Background dello studio. I gliomi sono i tumori primari del sistema nervoso più comuni, rappresentandone più del 40% (1). Fra i gliomi di derivazione astrocitaria, si riconoscono quattro principali gradi di malignità, fra cui il glioblastoma (grado IV) è il più maligno e tipicamente colpisce soggetti adulti dell'età compresa fra i 45 e i 60 anni (2). Il glioblastoma è un tumore altamente aggressivo ed invasivo,caratterizzato da una prognosi sfavorevole,anche in risposta a strategie terapeutiche multidisciplinari.
Il pattern di invasività e di diffusione nei tessuti circostanti differisce da quello degli altri tumori, in quanto l'infiltrazione dei tessuti circostanti da parte delle cellule di glioma non necessita di vasi sanguigni o linfatici, poiché tali cellule invadono direttamente i tessuti che le circondano. In questo meccanismo l'interazione glioma-astrocita gioca un ruolo chiave, in quanto può determinare una attivazione degli astrociti ed una trasformazione del loro fenotipo che può contribuire al favorire l'invasività del glioma stesso. Tale interazione è mediata dalle gap junctions, in cui la connessina maggiormente espressa è la connessina 43 (CX43) (3, 4).
Scopo dello studio. Questo studio prevede l'analisi dell'interazione fra glioma e astrocita, al fine di caratterizzarne l'effetto sul fenotipo dei 2 tipi cellulari.

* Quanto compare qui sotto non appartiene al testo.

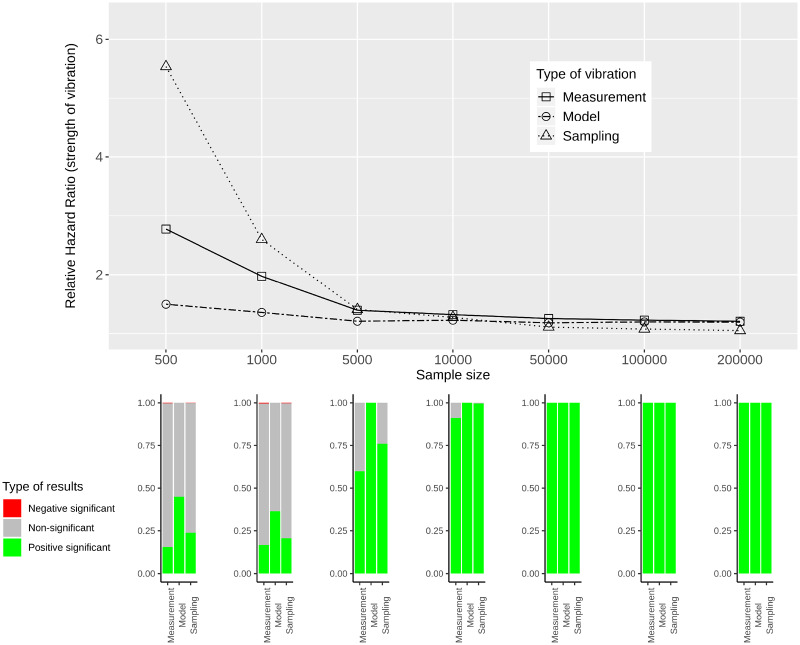
Measurement, model and sampling vibration for different sample sizes (top panel), and bar plots showing the type of results in terms of significance of estimated effects (bottom panel) for the association of diabetes with mortality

Verranno analizzati separatamente i 2 tipi cellulari dopo un tempo di co-cultura, in modo da evidenziare eventuali modificazioni fenotipiche causate da tale interazione.

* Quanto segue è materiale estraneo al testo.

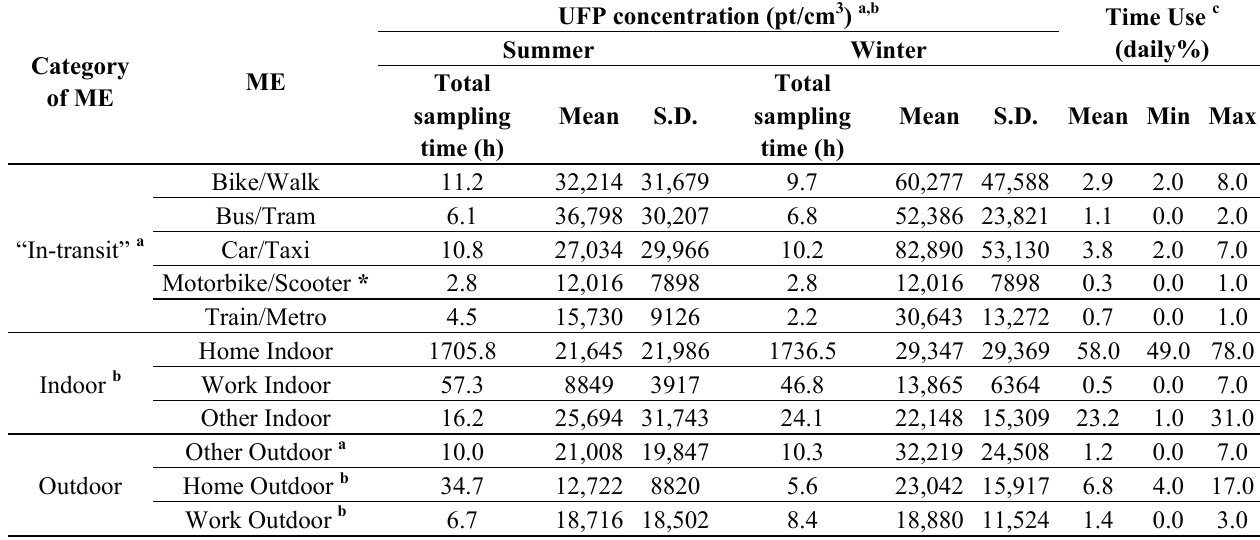
Table 2. Microenvironments used for the exposure simulation, total sampling time (h), UFP environmental concentrations for summer and winter (mean, standard deviation) (particle/cm 3 ), and time-activity patterns (daily percentage of the typical working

Astrociti e cellule di glioma (U87) verranno co-coltivate in un sistema transwell. Dopo una prima fase in cui verranno messe a punto le condizioni di coltura, verranno analizzati i seguenti parametri: morfologia di astrociti e glomi, espressione di geni e proteine correlati con i meccanismi di invasività neoplastica, espressione della GFAP, espressione della CX43.
Materiali e Metodi.
Colture cellulari: verranno utilizzate cellule di astrocitoma anaplastico U87 e astrociti ottenuti dal differenziamento di cellule staminali neurali, in un modello di co-coltura in transwell.
Analisi morfologica: analisi della morfologia cellulare al microscopio e determinazione del pattern di espressione della GFAP mediante immunofluorescenza.
Espressione genica: analisi dei livelli di mRNA di MMP-2, TIMP-2, SPARC, CX43 mediante real-time RT-PCR.
Analisi delle proteine: valutazione dei livelli proteici di MMP-2 e 9 mediante SDS-zimografia, e di SPARC mediante western blot nei terreni di coltura. Per quanto concerne le proteine cellulari, verranno analizzati mediante western blot i livelli di CX43 e le eventuali modificazioni post-traduzionali (fosforilazione), e l'espressione della GFAP.
Bibliografia
1) Kleihues P, Soylemezoglu F, Schauble B, Scheithauer BW, Burger PC. Glia 1995; 15: 211-21.
2) Sehgal A. Semin Surg Oncol 1998; 14: 3-12.
3) Zhang et al. Cancer Res 1999; 59: 1994-2003.
4) Lin JH et al. J Neurosci 2002; 22: 4302-4311.